Matthew McDowell joined Georgia Tech in the fall of 2015 as an assistant professor with a joint appointment in the George W. Woodruff School of Mechanical Engineering and the School of Materials Science and Engineering. Prior to this appointment, he was a postdoctoral scholar in the Division of Chemistry and Chemical Engineering at the California Institute of Technology, where his research was focused on improving the stability and efficiency of photoelectrochemical devices for the production of solar fuels. Dr. McDowell earned his Ph.D. in 2013 from the Department of Materials Science and Engineering at Stanford University.
Describe some recent focuses of your lab.
My group focuses on developing better materials for electrochemical energy devices, such as Li-ion batteries for storing electricity and water splitting devices for producing hydrogen fuel. The materials in these devices are complex and often undergo dynamic transformations or changes during device operation. We are particularly interested in developing methods to understand the complex behavior of these materials, and then using this knowledge to make improved materials.

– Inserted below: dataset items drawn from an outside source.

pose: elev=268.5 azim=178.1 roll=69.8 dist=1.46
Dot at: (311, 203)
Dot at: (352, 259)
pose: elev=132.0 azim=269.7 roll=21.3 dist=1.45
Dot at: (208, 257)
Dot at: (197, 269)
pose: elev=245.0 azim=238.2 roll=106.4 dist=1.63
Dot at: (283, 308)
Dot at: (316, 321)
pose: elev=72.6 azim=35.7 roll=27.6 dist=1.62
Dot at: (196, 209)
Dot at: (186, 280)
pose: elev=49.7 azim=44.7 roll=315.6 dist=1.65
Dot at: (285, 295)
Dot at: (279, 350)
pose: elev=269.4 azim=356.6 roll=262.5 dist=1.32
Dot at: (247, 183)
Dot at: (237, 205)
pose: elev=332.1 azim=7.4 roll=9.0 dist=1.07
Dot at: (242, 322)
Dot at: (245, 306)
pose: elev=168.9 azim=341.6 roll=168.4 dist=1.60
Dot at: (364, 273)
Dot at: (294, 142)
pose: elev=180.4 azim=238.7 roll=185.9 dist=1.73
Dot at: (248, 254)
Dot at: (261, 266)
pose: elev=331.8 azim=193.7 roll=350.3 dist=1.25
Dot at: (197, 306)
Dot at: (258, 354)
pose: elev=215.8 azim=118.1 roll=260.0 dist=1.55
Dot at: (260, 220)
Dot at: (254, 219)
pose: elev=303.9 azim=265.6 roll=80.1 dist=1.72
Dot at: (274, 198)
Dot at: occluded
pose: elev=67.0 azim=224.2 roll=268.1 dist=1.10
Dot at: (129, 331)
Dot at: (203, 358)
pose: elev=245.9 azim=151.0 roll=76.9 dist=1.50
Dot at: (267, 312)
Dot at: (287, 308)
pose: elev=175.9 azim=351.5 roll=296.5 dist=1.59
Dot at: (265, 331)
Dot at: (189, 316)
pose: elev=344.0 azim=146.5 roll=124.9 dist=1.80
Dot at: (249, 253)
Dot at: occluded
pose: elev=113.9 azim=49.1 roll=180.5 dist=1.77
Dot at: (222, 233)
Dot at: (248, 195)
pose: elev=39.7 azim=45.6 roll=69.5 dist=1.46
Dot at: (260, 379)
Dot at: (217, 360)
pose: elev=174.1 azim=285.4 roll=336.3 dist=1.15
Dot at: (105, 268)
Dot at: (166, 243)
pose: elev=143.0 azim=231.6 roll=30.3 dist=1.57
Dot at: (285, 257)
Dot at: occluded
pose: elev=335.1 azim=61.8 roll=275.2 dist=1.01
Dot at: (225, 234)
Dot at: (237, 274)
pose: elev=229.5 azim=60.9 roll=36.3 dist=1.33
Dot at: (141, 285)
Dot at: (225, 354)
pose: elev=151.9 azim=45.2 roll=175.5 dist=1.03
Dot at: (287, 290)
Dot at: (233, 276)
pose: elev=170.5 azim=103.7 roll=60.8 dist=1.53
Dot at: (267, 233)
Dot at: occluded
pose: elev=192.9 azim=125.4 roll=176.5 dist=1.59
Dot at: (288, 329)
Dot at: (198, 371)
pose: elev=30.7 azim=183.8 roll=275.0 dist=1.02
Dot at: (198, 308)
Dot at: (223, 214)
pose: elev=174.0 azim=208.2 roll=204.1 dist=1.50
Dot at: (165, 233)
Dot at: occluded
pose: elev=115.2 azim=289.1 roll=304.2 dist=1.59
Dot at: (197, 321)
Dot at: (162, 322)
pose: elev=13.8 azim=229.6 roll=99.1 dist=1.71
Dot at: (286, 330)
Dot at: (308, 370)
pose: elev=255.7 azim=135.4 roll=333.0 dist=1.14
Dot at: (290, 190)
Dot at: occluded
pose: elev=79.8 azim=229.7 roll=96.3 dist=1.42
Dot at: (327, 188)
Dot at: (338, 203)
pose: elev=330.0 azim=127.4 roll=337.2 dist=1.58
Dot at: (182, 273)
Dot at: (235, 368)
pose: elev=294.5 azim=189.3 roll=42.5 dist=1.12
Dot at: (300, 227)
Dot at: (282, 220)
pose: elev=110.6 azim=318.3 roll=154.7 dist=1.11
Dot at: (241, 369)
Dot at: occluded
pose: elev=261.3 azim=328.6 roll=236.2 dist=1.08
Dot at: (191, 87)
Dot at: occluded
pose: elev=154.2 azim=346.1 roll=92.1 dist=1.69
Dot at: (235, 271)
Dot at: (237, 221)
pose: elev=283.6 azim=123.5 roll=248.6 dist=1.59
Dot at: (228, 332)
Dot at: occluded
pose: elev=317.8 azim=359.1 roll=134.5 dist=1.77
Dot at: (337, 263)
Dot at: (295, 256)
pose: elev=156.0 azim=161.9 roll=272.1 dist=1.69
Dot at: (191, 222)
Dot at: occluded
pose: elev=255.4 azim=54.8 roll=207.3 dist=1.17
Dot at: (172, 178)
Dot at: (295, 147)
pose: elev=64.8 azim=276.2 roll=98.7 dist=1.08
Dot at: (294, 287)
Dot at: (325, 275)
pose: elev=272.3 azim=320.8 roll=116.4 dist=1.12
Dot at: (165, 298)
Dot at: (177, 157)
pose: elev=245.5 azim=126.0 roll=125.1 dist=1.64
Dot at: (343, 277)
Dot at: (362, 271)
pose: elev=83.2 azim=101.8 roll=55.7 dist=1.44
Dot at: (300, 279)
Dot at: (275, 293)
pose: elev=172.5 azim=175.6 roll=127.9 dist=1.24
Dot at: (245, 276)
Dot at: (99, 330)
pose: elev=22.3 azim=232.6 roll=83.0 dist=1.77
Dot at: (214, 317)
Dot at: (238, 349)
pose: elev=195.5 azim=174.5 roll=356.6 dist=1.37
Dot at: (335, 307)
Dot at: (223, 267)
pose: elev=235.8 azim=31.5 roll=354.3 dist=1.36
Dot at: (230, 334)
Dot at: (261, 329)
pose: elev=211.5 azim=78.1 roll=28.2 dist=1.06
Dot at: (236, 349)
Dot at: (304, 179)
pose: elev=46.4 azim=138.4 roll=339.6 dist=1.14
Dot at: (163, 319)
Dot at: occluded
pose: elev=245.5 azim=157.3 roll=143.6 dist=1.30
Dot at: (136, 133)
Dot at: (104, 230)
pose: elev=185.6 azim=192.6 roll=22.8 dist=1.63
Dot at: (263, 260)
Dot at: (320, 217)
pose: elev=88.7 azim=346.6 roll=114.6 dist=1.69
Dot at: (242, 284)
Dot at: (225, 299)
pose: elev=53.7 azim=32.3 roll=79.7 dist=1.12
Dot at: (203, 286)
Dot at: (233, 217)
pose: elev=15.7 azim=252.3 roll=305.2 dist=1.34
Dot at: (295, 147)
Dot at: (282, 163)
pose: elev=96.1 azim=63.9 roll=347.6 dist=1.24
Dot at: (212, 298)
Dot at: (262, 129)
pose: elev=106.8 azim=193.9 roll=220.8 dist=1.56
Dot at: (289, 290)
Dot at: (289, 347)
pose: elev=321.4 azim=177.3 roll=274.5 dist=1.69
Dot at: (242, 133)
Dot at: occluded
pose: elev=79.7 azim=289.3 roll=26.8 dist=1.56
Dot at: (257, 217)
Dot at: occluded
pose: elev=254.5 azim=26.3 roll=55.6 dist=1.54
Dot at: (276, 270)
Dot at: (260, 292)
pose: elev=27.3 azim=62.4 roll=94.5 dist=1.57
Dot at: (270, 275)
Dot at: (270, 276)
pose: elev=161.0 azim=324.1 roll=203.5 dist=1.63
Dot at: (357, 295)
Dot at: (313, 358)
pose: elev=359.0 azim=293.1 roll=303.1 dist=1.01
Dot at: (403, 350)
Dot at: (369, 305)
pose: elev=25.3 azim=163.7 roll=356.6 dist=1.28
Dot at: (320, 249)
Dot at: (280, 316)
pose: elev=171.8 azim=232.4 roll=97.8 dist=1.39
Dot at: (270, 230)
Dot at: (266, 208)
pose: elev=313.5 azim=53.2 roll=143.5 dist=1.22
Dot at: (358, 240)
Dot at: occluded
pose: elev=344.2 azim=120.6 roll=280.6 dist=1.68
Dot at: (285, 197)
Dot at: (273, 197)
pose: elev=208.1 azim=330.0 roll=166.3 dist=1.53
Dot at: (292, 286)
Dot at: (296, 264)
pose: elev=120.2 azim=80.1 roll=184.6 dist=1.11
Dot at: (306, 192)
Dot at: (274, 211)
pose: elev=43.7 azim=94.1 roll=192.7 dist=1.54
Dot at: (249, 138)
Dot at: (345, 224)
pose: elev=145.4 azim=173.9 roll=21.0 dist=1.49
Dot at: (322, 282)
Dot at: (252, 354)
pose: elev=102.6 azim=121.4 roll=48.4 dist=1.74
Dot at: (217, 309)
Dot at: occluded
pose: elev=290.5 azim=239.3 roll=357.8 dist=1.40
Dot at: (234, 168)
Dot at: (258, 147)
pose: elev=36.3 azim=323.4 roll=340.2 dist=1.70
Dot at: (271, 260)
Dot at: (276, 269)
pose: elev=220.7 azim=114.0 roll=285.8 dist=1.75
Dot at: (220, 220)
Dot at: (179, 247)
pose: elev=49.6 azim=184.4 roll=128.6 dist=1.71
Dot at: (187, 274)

What role do efficient and reliable electrical energy storage methods play in addressing global concerns about energy supply and environmental impact?
Energy storage capabilities on the electrical grid are essential for the integration of renewable energy sources, such as wind and solar energy. This is because most renewable energy sources don’t produce energy all the time – for instance, the sun only shines during the day. We’ll need to store energy so we can use it on demand. Batteries for grid energy storage are being extensively researched, and new materials and chemistries are currently being developed.
Promising materials breakthroughs that could help address energy storage cost and performance challenges?
There’s a lot of exciting work going on in the area of energy storage. Totally new battery chemistries that could potentially store a large amount of energy are being worked on in labs around the world. In addition, nanotechnology is making a big impact in battery technology – nanoscale materials with carefully engineered structure can, in some cases, exhibit improved performance when used in batteries.
Applications that could greatly benefit from the addition of energy storage technologies?
Low-cost, long-range electric vehicles powered by batteries or hydrogen fuel cells would make a huge impact on the energy and economic landscape in the U.S.
If you weren’t teaching or conducting research, what would you be doing?
I’d probably be working in a company developing early-stage energy technologies.